What is the Exempt Market?
Generally speaking, the Exempt Market is a regulatory system that provides businesses with a more cost effective way to raise investor capital due to a reduced amount of oversight. The Exempt Market describes investments that are offered without a prospectus, most often by private companies that are not publically traded. A Prospectus is a very detailed legal disclosure document that is filed with Canadian provincial regulators and meant to be read by the investor. Firms raising money the traditional way using a prospectus offering can be listed on a Stock Exchange. Stock exchanges are a secondary market where investments can be bought and sold between investors.
Generally smaller and/or newer businesses, raise capital by offering investments through the Exempt Market. There are many variations, but these entities generally raise capital in the form of equity (ownership in the form of shares or stocks) or debt (liability in the form of bonds or debentures). The reduction in regulatory requirements in the Exempt Market does not come without some concessions for investors. Because Exempt Market investments are sold without a prospectus, they are generally ineligible to be listed on a stock exchange, and have limited access to secondary markets, meaning they cannot be sold for an extended period, if at all.

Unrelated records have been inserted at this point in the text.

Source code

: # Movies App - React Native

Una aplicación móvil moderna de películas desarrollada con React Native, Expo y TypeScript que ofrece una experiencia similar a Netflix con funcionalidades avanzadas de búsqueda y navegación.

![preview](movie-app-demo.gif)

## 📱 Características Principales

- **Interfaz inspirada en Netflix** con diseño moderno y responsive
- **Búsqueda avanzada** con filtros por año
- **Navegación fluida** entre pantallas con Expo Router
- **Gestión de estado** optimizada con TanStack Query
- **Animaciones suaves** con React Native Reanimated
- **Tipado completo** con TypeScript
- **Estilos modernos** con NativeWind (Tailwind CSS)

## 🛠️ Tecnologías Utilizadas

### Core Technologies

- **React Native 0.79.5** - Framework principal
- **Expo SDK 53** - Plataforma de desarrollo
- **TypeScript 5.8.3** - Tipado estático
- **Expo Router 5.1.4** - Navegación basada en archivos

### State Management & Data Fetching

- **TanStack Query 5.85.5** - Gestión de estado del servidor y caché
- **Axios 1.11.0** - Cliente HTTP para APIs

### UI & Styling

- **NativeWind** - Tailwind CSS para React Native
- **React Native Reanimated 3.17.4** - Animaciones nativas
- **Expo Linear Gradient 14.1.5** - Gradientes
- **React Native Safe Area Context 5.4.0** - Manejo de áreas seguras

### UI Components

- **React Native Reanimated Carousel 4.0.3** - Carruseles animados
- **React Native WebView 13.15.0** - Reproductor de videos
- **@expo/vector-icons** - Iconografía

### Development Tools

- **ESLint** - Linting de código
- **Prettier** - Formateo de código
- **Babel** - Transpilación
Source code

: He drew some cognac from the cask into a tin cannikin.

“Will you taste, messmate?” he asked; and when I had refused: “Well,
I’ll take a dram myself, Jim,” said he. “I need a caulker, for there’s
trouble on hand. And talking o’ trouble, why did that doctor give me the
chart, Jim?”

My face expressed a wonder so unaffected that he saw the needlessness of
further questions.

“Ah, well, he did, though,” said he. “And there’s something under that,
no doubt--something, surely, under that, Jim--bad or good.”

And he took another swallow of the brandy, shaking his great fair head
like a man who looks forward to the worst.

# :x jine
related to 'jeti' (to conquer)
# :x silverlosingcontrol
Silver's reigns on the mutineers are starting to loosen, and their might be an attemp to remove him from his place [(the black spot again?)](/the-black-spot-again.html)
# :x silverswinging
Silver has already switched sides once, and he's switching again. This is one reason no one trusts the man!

In Canada you can invest in the Exempt Market by meeting one of the various prospectus exemptions. Two of the most commonly used exemptions are the accredited investor exemption, used by those that meet high income and/or net worth standards or the minimum amount exemption used by those investors willing to put $150,000 or more into one investment. Many people also invest in the Exempt Market utilizing the friends, family, and business associates exemption based on having a relationship with a director or senior officer of the company in which they are investing. In Canada (except Ontario) everyday citizens can buy Exempt Market products via an Offering Memorandum (OM) Exemption. An OM contains similar information to a prospectus but is generally not reviewed by a regulator and is only filed with regulators after funds have been raised as opposed to a prospectus where filing occurs prior to any investments being made. One other key difference is that, while many businesses raising money this way do provide ongoing information about their operations and finances to investors, there is no legal requirement to do so.
Both the public stock exchanges and the Exempt Market have a primary market where they sell new issues or new investments. It is strongly recommended that you have a Registered Financial Advisor or other professional such as a Securities Lawyer have a look at any deal in depth before making an investment in the Exempt Market. In addition, when you consider investing your hard earned money into any type of product, Exempt Market or public, it is essential to follow diversification, asset allocation, and suitability principles tailored to your personal situation.